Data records
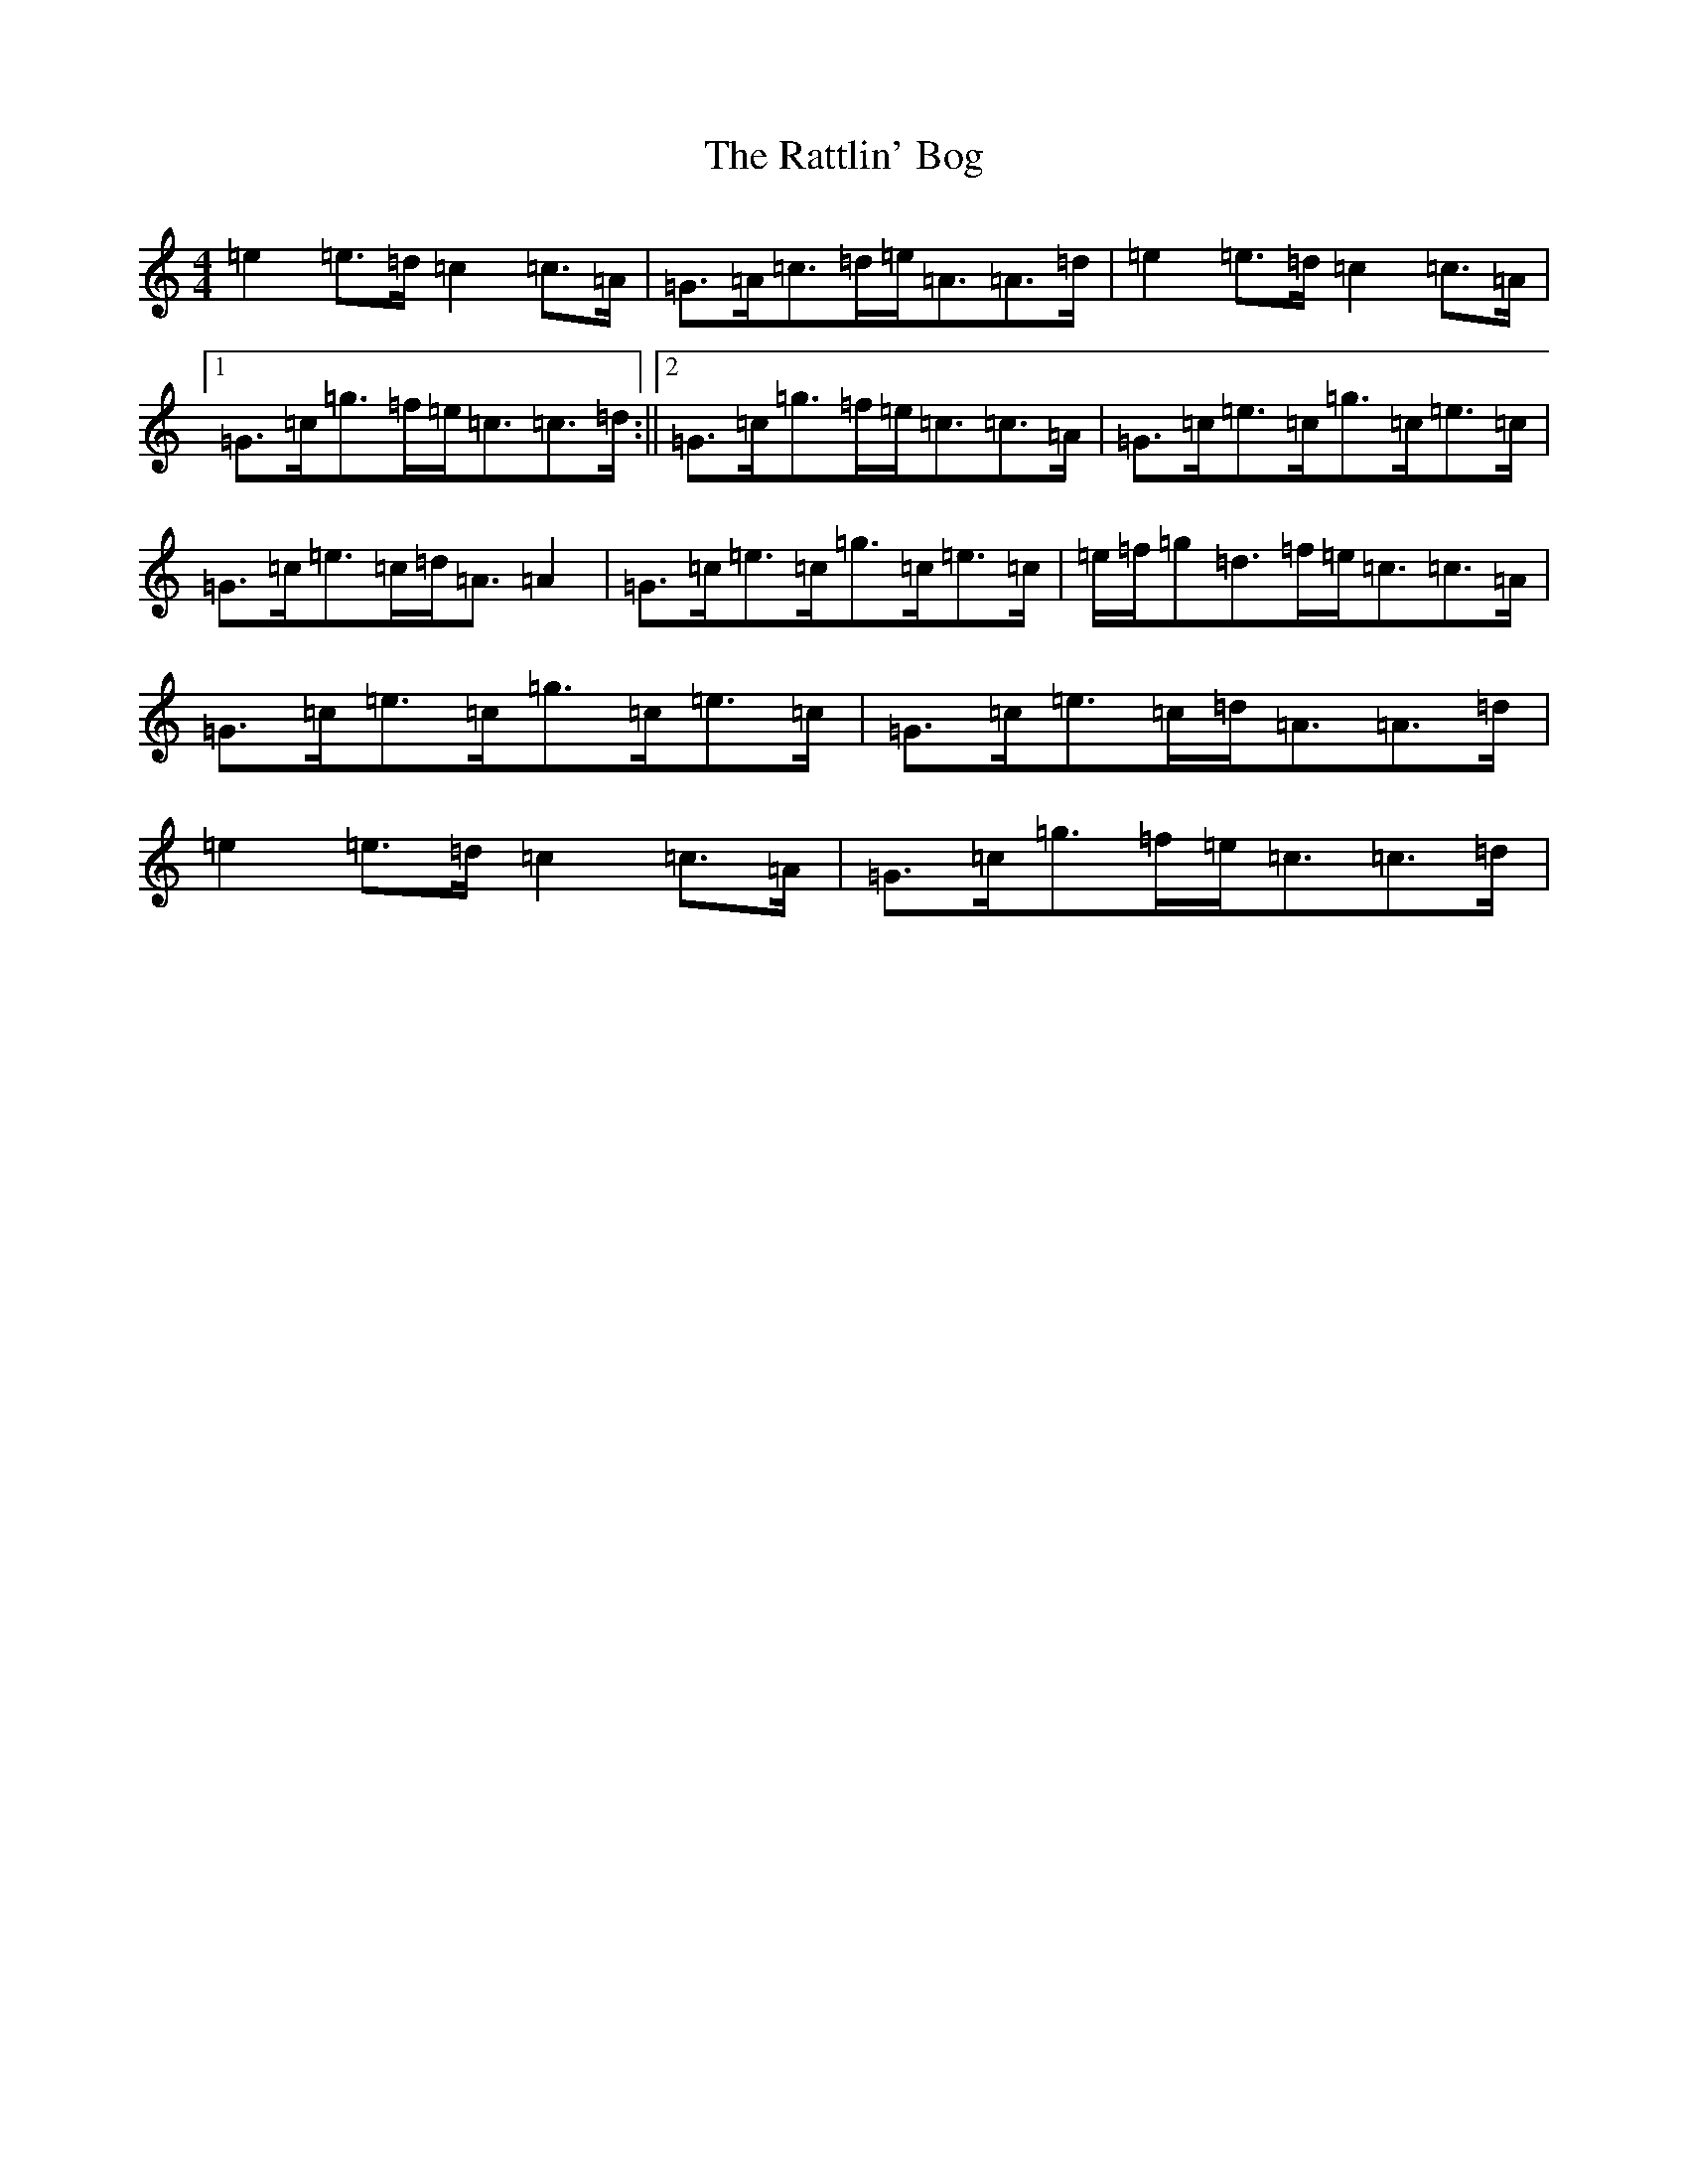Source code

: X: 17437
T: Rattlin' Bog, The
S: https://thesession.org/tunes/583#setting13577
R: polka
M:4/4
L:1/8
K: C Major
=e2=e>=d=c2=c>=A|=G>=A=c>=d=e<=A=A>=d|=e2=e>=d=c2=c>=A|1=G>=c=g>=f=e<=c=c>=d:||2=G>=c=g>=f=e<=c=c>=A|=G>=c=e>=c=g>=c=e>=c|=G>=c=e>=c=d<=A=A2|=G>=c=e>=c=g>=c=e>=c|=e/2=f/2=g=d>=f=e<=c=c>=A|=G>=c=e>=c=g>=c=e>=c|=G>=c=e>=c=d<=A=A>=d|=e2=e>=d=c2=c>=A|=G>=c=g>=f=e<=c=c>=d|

#### JOB ITEM
Where pictures sit among the data above, omit them, and output the rest exactly.

#### RESPONSE TO THIS EXERCISE
Source code

: X: 17437
T: Rattlin' Bog, The
S: https://thesession.org/tunes/583#setting13577
R: polka
M:4/4
L:1/8
K: C Major
=e2=e>=d=c2=c>=A|=G>=A=c>=d=e<=A=A>=d|=e2=e>=d=c2=c>=A|1=G>=c=g>=f=e<=c=c>=d:||2=G>=c=g>=f=e<=c=c>=A|=G>=c=e>=c=g>=c=e>=c|=G>=c=e>=c=d<=A=A2|=G>=c=e>=c=g>=c=e>=c|=e/2=f/2=g=d>=f=e<=c=c>=A|=G>=c=e>=c=g>=c=e>=c|=G>=c=e>=c=d<=A=A>=d|=e2=e>=d=c2=c>=A|=G>=c=g>=f=e<=c=c>=d|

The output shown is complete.